Quanto mais tempo passa, maior a chance de morte de herdeiros, nascimento de novos interessados, perda de documentos, divergência sobre posse, aluguel, benfeitorias, venda informal e prestação de contas.
Inventário judicial ou extrajudicial?
O caminho mais eficiente depende do caso. O inventário extrajudicial, em cartório, tende a ser mais rápido quando há consenso, documentação suficiente e atendimento aos requisitos legais. A Resolução 35 do CNJ disciplina a escritura pública de inventário e partilha e prevê que ela é título hábil para registro civil, registro imobiliário, transferência de bens e levantamento de valores. (Atos CNJ)
Após alterações de 2024, a norma também passou a prever hipóteses relevantes: nomeação de inventariante por escritura, possibilidade de alienação de bens do espólio por escritura observados requisitos, inventário extrajudicial com menor/incapaz em condições específicas e inventário com testamento em cenários delimitados. (Atos CNJ)

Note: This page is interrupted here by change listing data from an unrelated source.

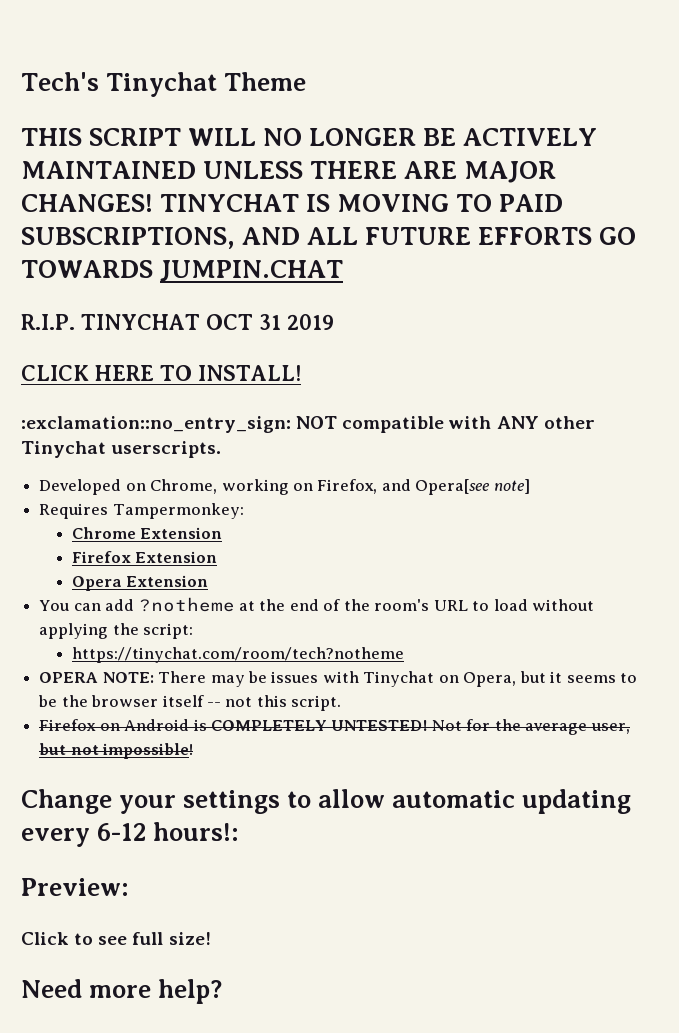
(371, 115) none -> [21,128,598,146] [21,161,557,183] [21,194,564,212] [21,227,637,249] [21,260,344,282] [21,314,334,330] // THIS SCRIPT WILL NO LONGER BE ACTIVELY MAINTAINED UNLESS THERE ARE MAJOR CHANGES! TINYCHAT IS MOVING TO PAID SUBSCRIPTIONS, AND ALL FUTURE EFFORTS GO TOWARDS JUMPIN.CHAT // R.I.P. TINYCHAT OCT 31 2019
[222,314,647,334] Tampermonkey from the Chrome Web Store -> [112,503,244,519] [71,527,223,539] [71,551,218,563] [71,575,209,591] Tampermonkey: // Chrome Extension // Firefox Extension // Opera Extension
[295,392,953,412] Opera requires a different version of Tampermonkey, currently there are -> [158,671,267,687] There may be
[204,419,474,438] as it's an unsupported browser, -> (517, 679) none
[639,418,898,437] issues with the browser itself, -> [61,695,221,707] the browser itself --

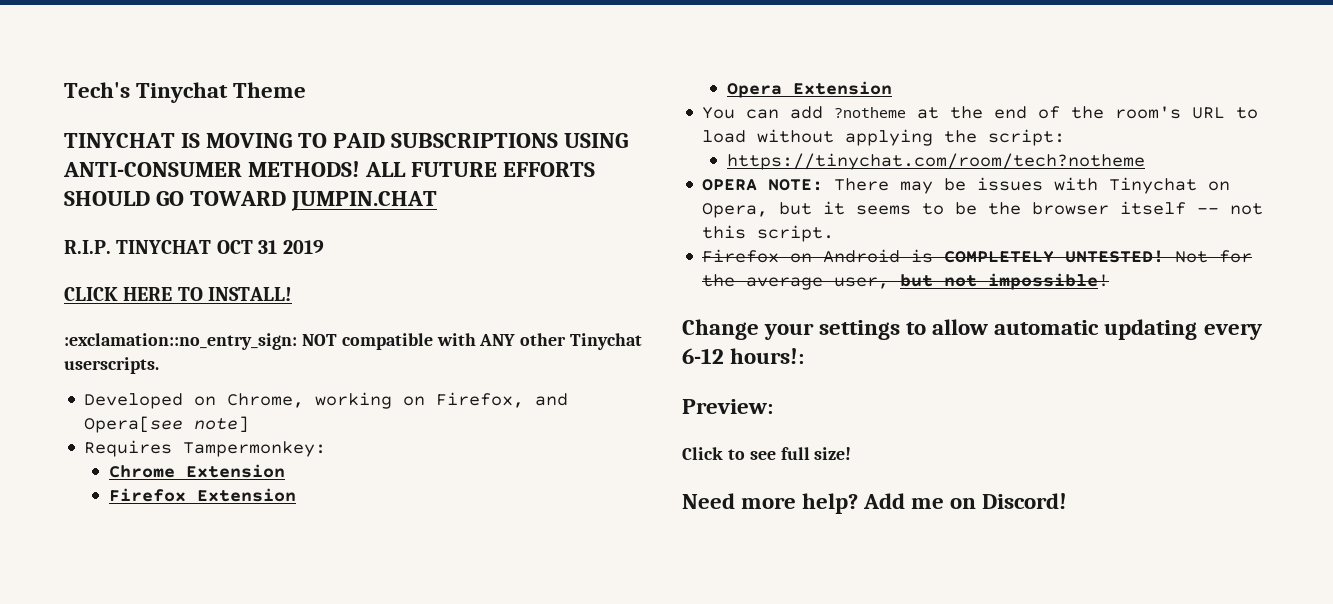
[21,128,598,146] [21,161,557,183] [21,194,153,212] THIS SCRIPT WILL NO LONGER BE ACTIVELY MAINTAINED UNLESS THERE ARE MAJOR CHANGES! -> (307, 90) none
[21,227,637,249] [21,260,153,278] SUBSCRIPTIONS, AND ALL FUTURE EFFORTS GO TOWARDS -> [391,133,629,148] [63,161,596,177] [64,191,287,206] SUBSCRIPTIONS USING ANTI-CONSUMER METHODS! ALL FUTURE EFFORTS SHOULD GO TOWARD
(223, 991) none -> [863,493,1068,509] Add me on Discord!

Quando há conflito, dúvida sucessória, disputa sobre união estável, incapaz sem atendimento dos requisitos, testamento sem etapa judicial necessária, bem no exterior ou impugnação relevante, a via judicial pode ser necessária.
Checklist mínimo para se preparar
Antes de procurar orientação, reúna:
Pessoa falecida: certidão de óbito, RG, CPF, certidão de casamento ou nascimento atualizada, pacto antenupcial se houver, certidão de testamento pela CENSEC, dados fiscais e dívidas conhecidas.
Herdeiros e meeiro: RG, CPF, estado civil, profissão, endereço, e-mail, certidões atualizadas, regime de bens e dados dos cônjuges quando necessários.
Imóvel: matrícula atualizada, certidão de ônus, IPTU/valor venal, débitos municipais, condomínio, contratos de locação, informações de posse, benfeitorias, construções não averbadas e eventuais penhoras ou indisponibilidades.
Esse modelo segue a lógica do “dossiê do inventário” adotada no exemplo anexado: transformar ansiedade em documentação organizada, para reduzir retrabalho e acelerar a estratégia jurídica.
Conclusão
Não fazer inventário não preserva o patrimônio: apenas adia o problema, aumenta o custo e reduz a liquidez do imóvel. O melhor caminho é diagnosticar cedo: quem são os herdeiros, se há meeiro, qual é a situação da matrícula, quanto pode custar o ITCMD, se há consenso e se o caso comporta cartório ou exige juiz.
Se existe imóvel em nome de pessoa falecida, comece pela matrícula atualizada e pelo levantamento dos herdeiros. A regularização sucessória é o primeiro passo para proteger, vender, registrar ou dividir o patrimônio com segurança.